Selected text: Begin

Tuesday, 12 September 2017

Staedel - The Modern, the Contemporary, and Georg Baselitz

One thing that I noticed is that I didn't make any mention on the background to the Staedel in my previous post, except in mentioning that it was established by a banker. As it turned out he died without leaving any heirs, that is if you don't consider this museum as an heir. When he died he left five hundred works of art, mostly Flemish and Dutch works, for the public to enjoy, initially in his house but later in a much larger building. Unfortunately, a lot of those original paintings were sold off during the nineteenth century, but since that time a lot more have been collected. The original composition was mostly landscapes, but then again that can be quite a broad term.

The original layout was the St Petersberg model, after the Hermitage in St Petersburg (a museum I would love to visit one day). Unlike modern galleries, paintings were kept together and there wasn't anywhere near as much space as you have in modern galleries. Also, paintings were arranged thematically, and if the paintings were of a similar type they would be grouped together, which suggest that there was probably an entire room dedicated to Madonna and Childs.  

Sort of like this

Georg Baselitz's Heroes

While I didn't actually find this exhibition until sometime after I had been wandering through the gallery, it is probably worth noting at the beginning of this post considering that it is a temporary exhibition. The thing with Baselitz is that he is a contemporary have been to some exhibitions of contemporary art where you are allowed to take photographs). In fact Baselitz is still alive, which adds further complications to this. In a way his works are similar to Picasso's in that many of them are still under copyright, which is not surprising since, as I have previously mentioned, he is still alive.

The exhibition focused on a series of his paintings which he has called his hero paintings. Basically these are paintings of people, but not in the sense that I would refer to them as portraits, namely because in my mind a portrait is a painting of a living (for formerly living) person - Baselitz's paintings are what what you would call expressionist in that they are paintings of people that are designed to capture an emotion from the viewer. In a way it is art that does take some getting used to, and is certainly not of a style that one could attribute to the old masters. Then again these days art seems to have drifted so far away from the skill of the masters that one wonders whether there is actually any skill in it anymore, or at least the creation of it.

While it is suggested that Baselitz is an expressionist, I could probably also classify him as an existentialist namely because his initial paintings dealt with Germany's existential crisis that came about after the defeat that came from World War II. In fact it almost seemed as if the German State had not only woken up from a really bad dream, but had woken up with a huge hangover and suddenly realised that the the night before was horrendous. Honestly, the whole horrid episode, and Germany's reaction to it, could easily take up a post in and of itself, and it is something that I'm not willing to do since I am neither German, nor had I lived through the sorrid episode.

Selected text: End
Given records: Begin

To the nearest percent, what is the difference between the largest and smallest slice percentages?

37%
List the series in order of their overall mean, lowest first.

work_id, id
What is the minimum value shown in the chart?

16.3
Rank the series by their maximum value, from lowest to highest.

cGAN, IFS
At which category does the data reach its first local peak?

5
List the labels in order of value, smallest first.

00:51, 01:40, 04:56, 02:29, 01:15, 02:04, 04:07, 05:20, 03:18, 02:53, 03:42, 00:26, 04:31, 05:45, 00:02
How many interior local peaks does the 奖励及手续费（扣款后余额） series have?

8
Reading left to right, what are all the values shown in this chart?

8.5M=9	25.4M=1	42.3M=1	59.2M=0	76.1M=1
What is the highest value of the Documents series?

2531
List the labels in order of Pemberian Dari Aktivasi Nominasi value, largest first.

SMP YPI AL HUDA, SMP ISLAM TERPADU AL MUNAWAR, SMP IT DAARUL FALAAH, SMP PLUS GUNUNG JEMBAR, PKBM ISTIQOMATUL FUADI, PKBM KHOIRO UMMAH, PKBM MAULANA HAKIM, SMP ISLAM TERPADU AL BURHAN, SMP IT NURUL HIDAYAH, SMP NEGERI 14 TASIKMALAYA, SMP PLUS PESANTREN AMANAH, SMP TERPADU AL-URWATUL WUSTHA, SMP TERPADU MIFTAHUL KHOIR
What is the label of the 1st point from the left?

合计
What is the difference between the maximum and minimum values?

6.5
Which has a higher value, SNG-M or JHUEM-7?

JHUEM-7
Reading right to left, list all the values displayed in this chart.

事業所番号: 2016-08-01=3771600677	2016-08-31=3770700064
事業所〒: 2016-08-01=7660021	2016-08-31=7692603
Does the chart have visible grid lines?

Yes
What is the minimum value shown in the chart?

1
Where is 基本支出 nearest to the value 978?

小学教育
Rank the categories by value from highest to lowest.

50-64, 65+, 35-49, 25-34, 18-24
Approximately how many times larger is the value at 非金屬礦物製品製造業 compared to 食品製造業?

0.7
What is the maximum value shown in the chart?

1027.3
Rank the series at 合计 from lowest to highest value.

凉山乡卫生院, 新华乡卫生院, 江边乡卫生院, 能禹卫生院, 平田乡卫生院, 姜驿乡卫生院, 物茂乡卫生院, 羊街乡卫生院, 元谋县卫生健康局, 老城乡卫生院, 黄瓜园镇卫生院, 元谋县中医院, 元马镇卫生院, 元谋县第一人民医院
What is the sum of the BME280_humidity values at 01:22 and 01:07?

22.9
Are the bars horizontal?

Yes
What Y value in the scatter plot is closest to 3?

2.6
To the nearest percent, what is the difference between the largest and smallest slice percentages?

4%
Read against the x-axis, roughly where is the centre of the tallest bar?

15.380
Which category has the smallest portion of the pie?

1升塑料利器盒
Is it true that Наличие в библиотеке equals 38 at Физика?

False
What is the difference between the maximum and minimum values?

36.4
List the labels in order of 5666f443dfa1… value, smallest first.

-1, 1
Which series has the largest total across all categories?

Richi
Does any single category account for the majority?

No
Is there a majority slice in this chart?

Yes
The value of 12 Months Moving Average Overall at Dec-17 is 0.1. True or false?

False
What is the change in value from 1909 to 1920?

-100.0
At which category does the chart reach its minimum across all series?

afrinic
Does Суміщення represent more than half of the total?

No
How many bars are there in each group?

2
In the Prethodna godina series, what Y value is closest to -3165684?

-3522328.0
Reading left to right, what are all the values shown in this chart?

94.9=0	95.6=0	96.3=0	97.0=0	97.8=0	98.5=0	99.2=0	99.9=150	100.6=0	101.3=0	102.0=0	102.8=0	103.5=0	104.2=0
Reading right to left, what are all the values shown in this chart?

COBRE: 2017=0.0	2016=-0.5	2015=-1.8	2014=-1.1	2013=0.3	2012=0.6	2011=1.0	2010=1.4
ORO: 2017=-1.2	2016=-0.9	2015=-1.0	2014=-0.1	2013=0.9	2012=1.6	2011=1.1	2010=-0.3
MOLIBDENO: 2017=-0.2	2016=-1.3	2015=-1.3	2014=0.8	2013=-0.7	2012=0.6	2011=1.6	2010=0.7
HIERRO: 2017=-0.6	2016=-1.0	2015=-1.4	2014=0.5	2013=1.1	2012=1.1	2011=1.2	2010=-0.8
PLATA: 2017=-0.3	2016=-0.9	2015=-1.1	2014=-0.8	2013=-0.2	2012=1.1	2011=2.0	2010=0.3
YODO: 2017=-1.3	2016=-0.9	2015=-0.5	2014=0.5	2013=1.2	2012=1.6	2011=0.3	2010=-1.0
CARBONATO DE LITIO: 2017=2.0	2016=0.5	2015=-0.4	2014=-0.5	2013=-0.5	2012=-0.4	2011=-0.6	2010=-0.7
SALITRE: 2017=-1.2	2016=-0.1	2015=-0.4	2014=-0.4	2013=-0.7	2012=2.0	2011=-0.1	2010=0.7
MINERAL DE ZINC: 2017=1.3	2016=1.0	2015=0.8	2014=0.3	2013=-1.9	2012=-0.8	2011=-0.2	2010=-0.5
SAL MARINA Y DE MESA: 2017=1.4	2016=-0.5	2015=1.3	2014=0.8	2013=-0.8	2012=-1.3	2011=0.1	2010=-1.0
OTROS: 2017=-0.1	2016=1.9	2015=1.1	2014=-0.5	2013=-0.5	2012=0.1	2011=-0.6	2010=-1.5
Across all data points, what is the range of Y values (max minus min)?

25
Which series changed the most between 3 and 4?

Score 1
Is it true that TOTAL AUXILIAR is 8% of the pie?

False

Given records: End

Check your understanding:
a) Write out the passage of the Staedel post starting at "Tuesday, 12 September" and ending at "a broad term.".
b) Carry the Staedel post forward from its last sentence.

Outputs by task:
a)
Tuesday, 12 September 2017

Staedel - The Modern, the Contemporary, and Georg Baselitz

One thing that I noticed is that I didn't make any mention on the background to the Staedel in my previous post, except in mentioning that it was established by a banker. As it turned out he died without leaving any heirs, that is if you don't consider this museum as an heir. When he died he left five hundred works of art, mostly Flemish and Dutch works, for the public to enjoy, initially in his house but later in a much larger building. Unfortunately, a lot of those original paintings were sold off during the nineteenth century, but since that time a lot more have been collected. The original composition was mostly landscapes, but then again that can be quite a broad term.

b)
However, Baselitz did - he was born in 1938. As such he not only grew up under Hitler, but he grew up during the war. Thus Baselitz not only had known no over government than Hitler's, he had known no other world than a world in which his nation was at war with the rest of the world. It is into this reality that this existential crisis arises - one has grown up knowing only this world, only to discover that not only had this reality been shattered, but that they were also the 'bad guys'.

This is was this exhibition was about, Baselitz, and in turn his generation, coming to terms with the reality that everything that had grown up believing was a lie, and that the heroes that they worshiped were little more than monsters. Mind you, this is a change that had been happened throughout Western Europe for a while - the idea of the honourable and noble soldier going out to bravely die for king and country came to a bloody end on the fields of Flanders. In another sense the true horrors of 'my country right or wrong' was revealed in the gas chambers of Auschwitz.

I have to be honest here now - when I initially saw Baselitz's works, they didn't make sense. In a way they simply seemed to be nothing more than scribbles that vaguely resembled a human - usually male. However, looking at his background, and thinking about his style, and his themes, these paintings are starting to make a lot more sense. This is one of the beauties of modern art - it has ceased to represent, and reflect, objects, and instead is moving to reflect ideas and emotions.

A Modern Movement

Sometimes I get a little confused with the term Modern Art - usually what comes to mind are those artists, and works of art, that tend to push the boundaries and sometimes simply leave you standing there, scratching your head, and wondering what it is that you actually saw - or experienced. That, however, is more precisely contemporary art, and while some people have a love/hate relation to it, it is something that I will get to shortly since that is the subject of the works in the Staedel's basement. Instead, what we are looking at here are the works of the artists from the 19th and early 20th century.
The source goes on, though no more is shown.